● Action item
Count how many lines in the material below contain the string "carro", treating uppercase and lowercase letters as distinct. Give only the number.

● Data for the task
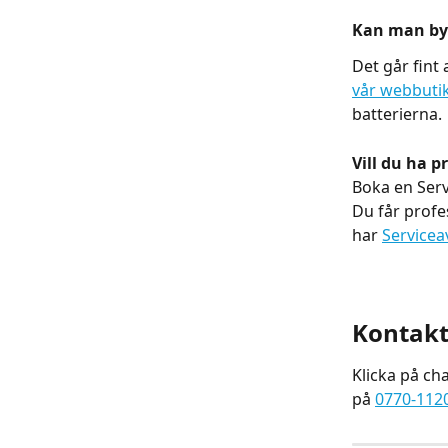
Kan man byt
Det går fint 
vår webbuti
batterierna.
Vill du ha p
Boka en Servi
Du får profe
har 
Servicea
Kontakta
Klicka på chat
på 
0770-112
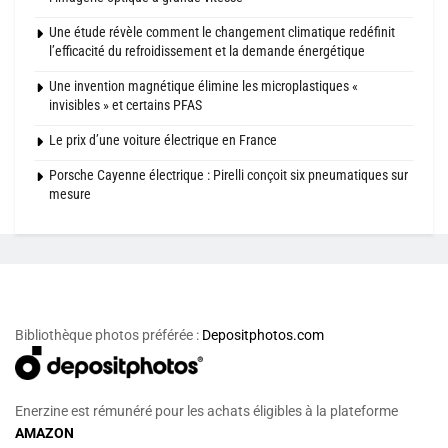
Une étude révèle comment le changement climatique redéfinit
l’efficacité du refroidissement et la demande énergétique
Une invention magnétique élimine les microplastiques «
invisibles » et certains PFAS
Le prix d’une voiture électrique en France
Porsche Cayenne électrique : Pirelli conçoit six pneumatiques sur
mesure
Bibliothèque photos préférée :
Depositphotos.com
Enerzine est rémunéré pour les achats éligibles à la plateforme
AMAZON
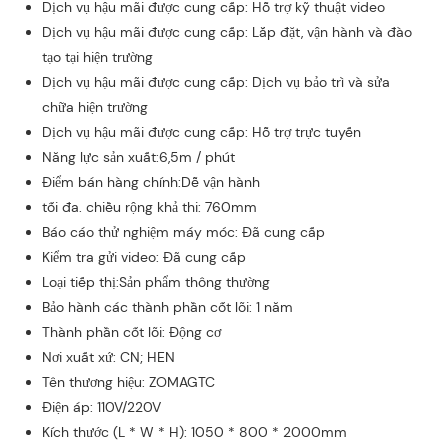
Dịch vụ hậu mãi được cung cấp: Hỗ trợ kỹ thuật video
Dịch vụ hậu mãi được cung cấp: Lắp đặt, vận hành và đào
tạo tại hiện trường
Dịch vụ hậu mãi được cung cấp: Dịch vụ bảo trì và sửa
chữa hiện trường
Dịch vụ hậu mãi được cung cấp: Hỗ trợ trực tuyến
Năng lực sản xuất:6,5m / phút
Điểm bán hàng chính:Dễ vận hành
tối đa. chiều rộng khả thi: 760mm
Báo cáo thử nghiệm máy móc: Đã cung cấp
Kiểm tra gửi video: Đã cung cấp
Loại tiếp thị:Sản phẩm thông thường
Bảo hành các thành phần cốt lõi: 1 năm
Thành phần cốt lõi: Động cơ
Nơi xuất xứ: CN; HEN
Tên thương hiệu: ZOMAGTC
Điện áp: 110V/220V
Kích thước (L * W * H): 1050 * 800 * 2000mm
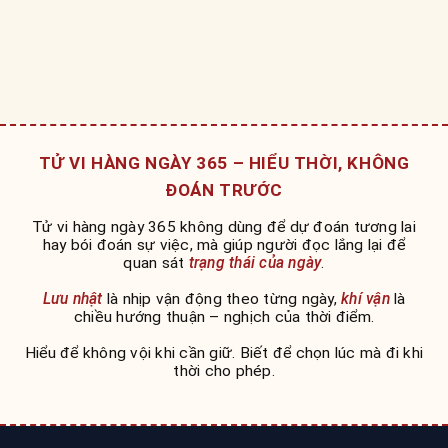
TỬ VI HÀNG NGÀY 365 – HIỂU THỜI, KHÔNG
ĐOÁN TRƯỚC
Tử vi hàng ngày 365 không dùng để dự đoán tương lai
hay bói đoán sự việc, mà giúp người đọc lắng lại để
quan sát
trạng thái của ngày
.
Lưu nhật
là nhịp vận động theo từng ngày,
khí vận
là
chiều hướng thuận – nghịch của thời điểm.
Hiểu để không vội khi cần giữ. Biết để chọn lúc mà đi khi
thời cho phép.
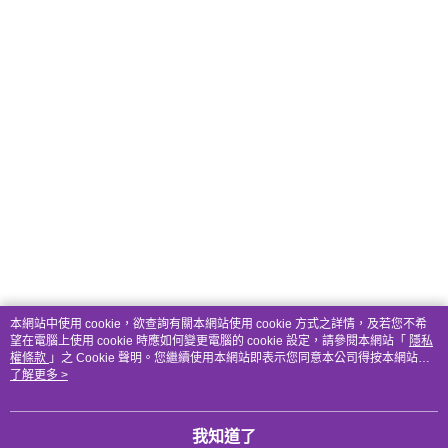
本網站中使用 cookie，欲查詢有關本網站使用 cookie 方式之詳情，及若您不希
望在電腦上使用 cookie 時應如何變更電腦的 cookie 設定，請參閱本網站「
隱私
權條款
」之 Cookie 聲明。您繼續使用本網站即表示您同意本公司得按本網站使
用條款之 Cookie 聲明使用 cookie。
了解更多 >
我知道了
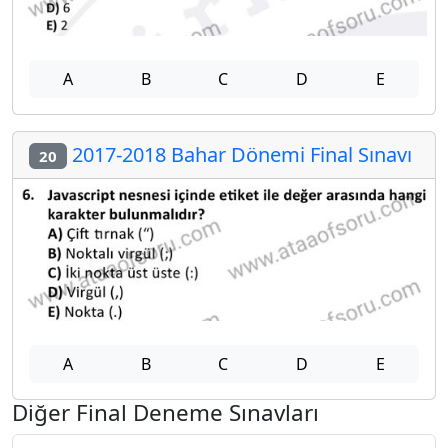
A
B
C
D
E
2017-2018 Bahar Dönemi Final Sınavı
20
A
B
C
D
E
Diğer Final Deneme Sınavları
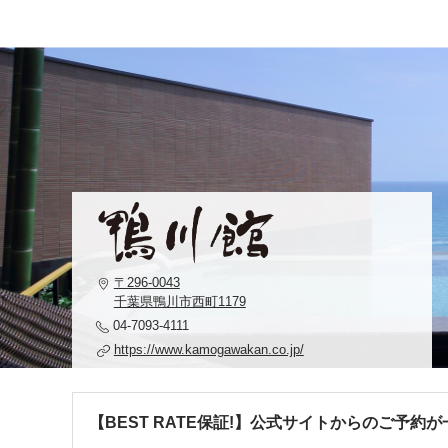
〒296-0043
千葉県鴨川市西町1179
04-7093-4111
https://www.kamogawakan.co.jp/
【BEST RATE保証!】公式サイトからのご予約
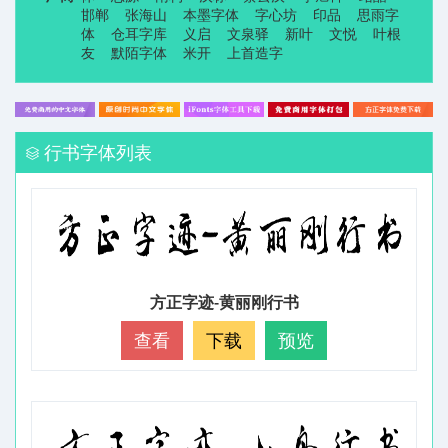
邯郸
张海山
本墨字体
字心坊
印品
思雨字
体
仓耳字库
义启
文泉驿
新叶
文悦
叶根
友
默陌字体
米开
上首造字
行书字体列表
方正字迹-黄丽刚行书
查看
下载
预览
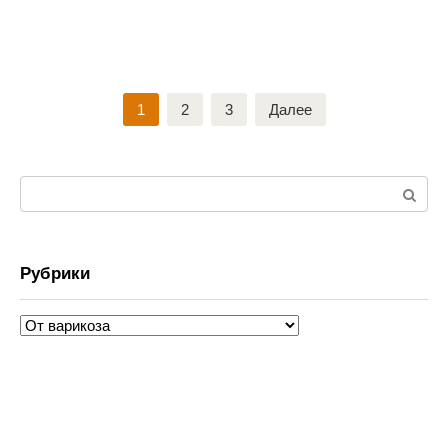
Навигация
1
2
3
Далее
по
записям
Поиск:
Рубрики
Рубрики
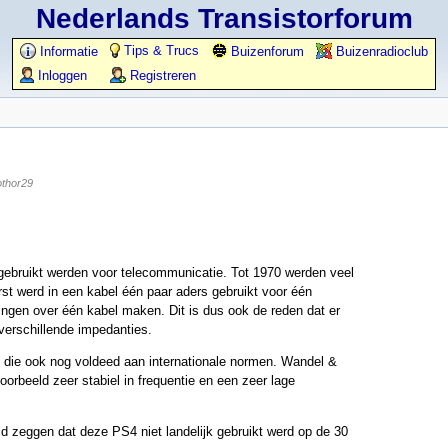
Nederlands Transistorforum
Tips & Trucs
Informatie
Buizenforum
Buizenradioclub
Inloggen
Registreren
thor29
 gebruikt werden voor telecommunicatie. Tot 1970 werden veel
rst werd in een kabel één paar aders gebruikt voor één
ngen over één kabel maken. Dit is dus ook de reden dat er
verschillende impedanties.
g die ook nog voldeed aan internationale normen. Wandel &
rbeeld zeer stabiel in frequentie en een zeer lage
zeggen dat deze PS4 niet landelijk gebruikt werd op de 30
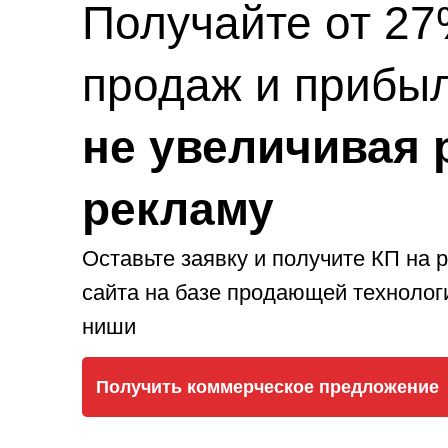
Получайте от 2
продаж и прибыл
не увеличивая 
рекламу
Оставьте заявку и получите КП на 
сайта на базе продающей технолог
ниши
Получить коммерческое предложение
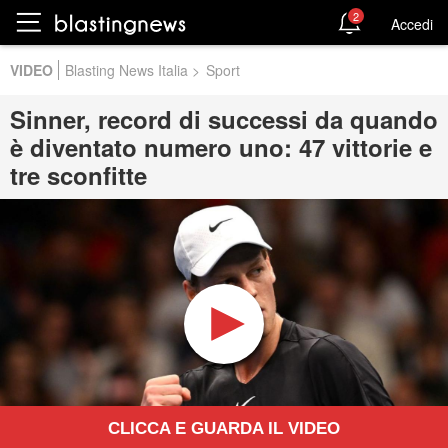
2
Accedi
VIDEO
Blasting News Italia
>
Sport
Sinner, record di successi da quando
è diventato numero uno: 47 vittorie e
tre sconfitte
CLICCA E GUARDA IL VIDEO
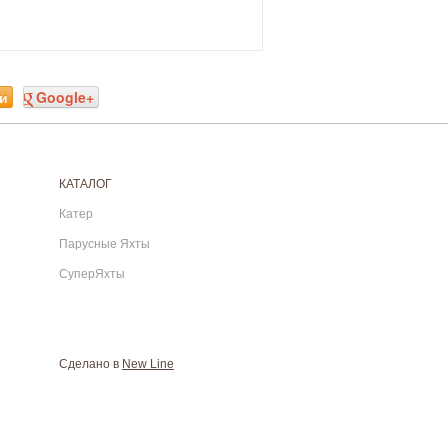
и
Google+
КАТАЛОГ
Катер
Парусные Яхты
СуперЯхты
Сделано в
New Line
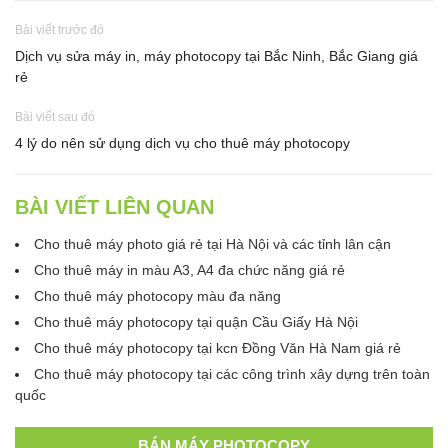
Bài viết trước đó
Dịch vụ sửa máy in, máy photocopy tại Bắc Ninh, Bắc Giang giá
rẻ
Bài viết sau đó
4 lý do nên sử dụng dịch vụ cho thuê máy photocopy
BÀI VIẾT LIÊN QUAN
Cho thuê máy photo giá rẻ tại Hà Nội và các tỉnh lân cận
Cho thuê máy in màu A3, A4 đa chức năng giá rẻ
Cho thuê máy photocopy màu đa năng
Cho thuê máy photocopy tại quận Cầu Giấy Hà Nội
Cho thuê máy photocopy tại kcn Đồng Văn Hà Nam giá rẻ
Cho thuê máy photocopy tại các công trình xây dựng trên toàn
quốc
BÁN MÁY PHOTOCOPY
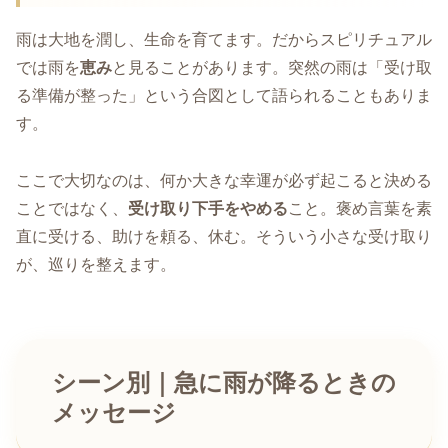
雨は大地を潤し、生命を育てます。だからスピリチュアル
では雨を
恵み
と見ることがあります。突然の雨は「受け取
る準備が整った」という合図として語られることもありま
す。
ここで大切なのは、何か大きな幸運が必ず起こると決める
ことではなく、
受け取り下手をやめる
こと。褒め言葉を素
直に受ける、助けを頼る、休む。そういう小さな受け取り
が、巡りを整えます。
シーン別｜急に雨が降るときの
メッセージ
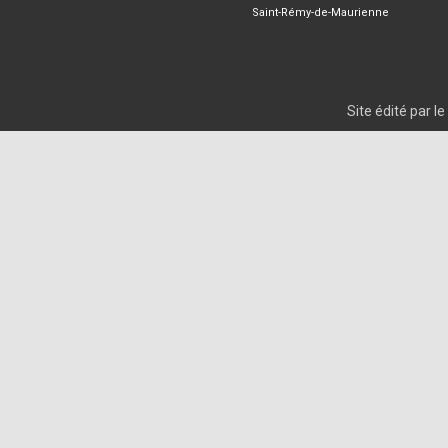
Saint-Rémy-de-Maurienne
Site édité par 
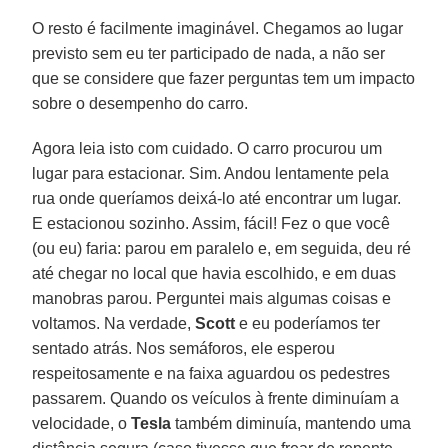
O resto é facilmente imaginável. Chegamos ao lugar
previsto sem eu ter participado de nada, a não ser
que se considere que fazer perguntas tem um impacto
sobre o desempenho do carro.
Agora leia isto com cuidado. O carro procurou um
lugar para estacionar. Sim. Andou lentamente pela
rua onde queríamos deixá-lo até encontrar um lugar.
E estacionou sozinho. Assim, fácil! Fez o que você
(ou eu) faria: parou em paralelo e, em seguida, deu ré
até chegar no local que havia escolhido, e em duas
manobras parou. Perguntei mais algumas coisas e
voltamos. Na verdade,
Scott
e eu poderíamos ter
sentado atrás. Nos semáforos, ele esperou
respeitosamente e na faixa aguardou os pedestres
passarem. Quando os veículos à frente diminuíam a
velocidade, o
Tesla
também diminuía, mantendo uma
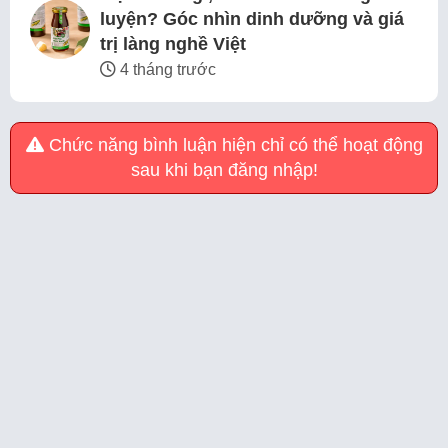
luyện? Góc nhìn dinh dưỡng và giá
trị làng nghề Việt
4 tháng trước
Chức năng bình luận hiện chỉ có thể hoạt động
sau khi bạn đăng nhập!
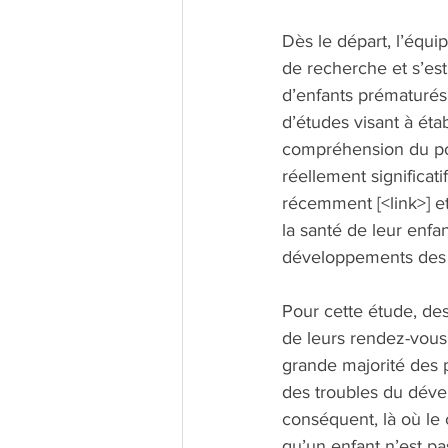
Dès le départ, l’équi
de recherche et s’es
d’enfants prématurés 
d’études visant à éta
compréhension du po
réellement significat
récemment [<link>] et 
la santé de leur enfa
développements des e
Pour cette étude, des
de leurs rendez-vous
grande majorité des 
des troubles du déve
conséquent, là où le c
qu’un enfant n’est pa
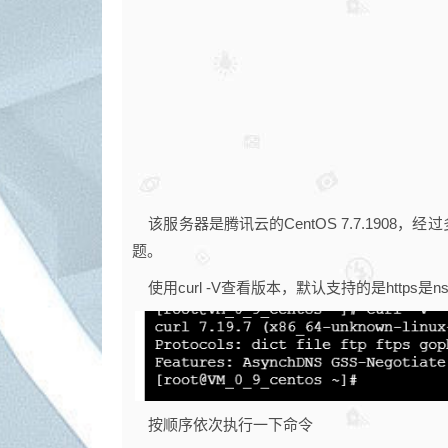
该服务器是腾讯云的CentOS 7.7.1908
题。
使用curl -V查看版本，默认支持的是https是nss
按顺序依次执行一下命令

● Task output
2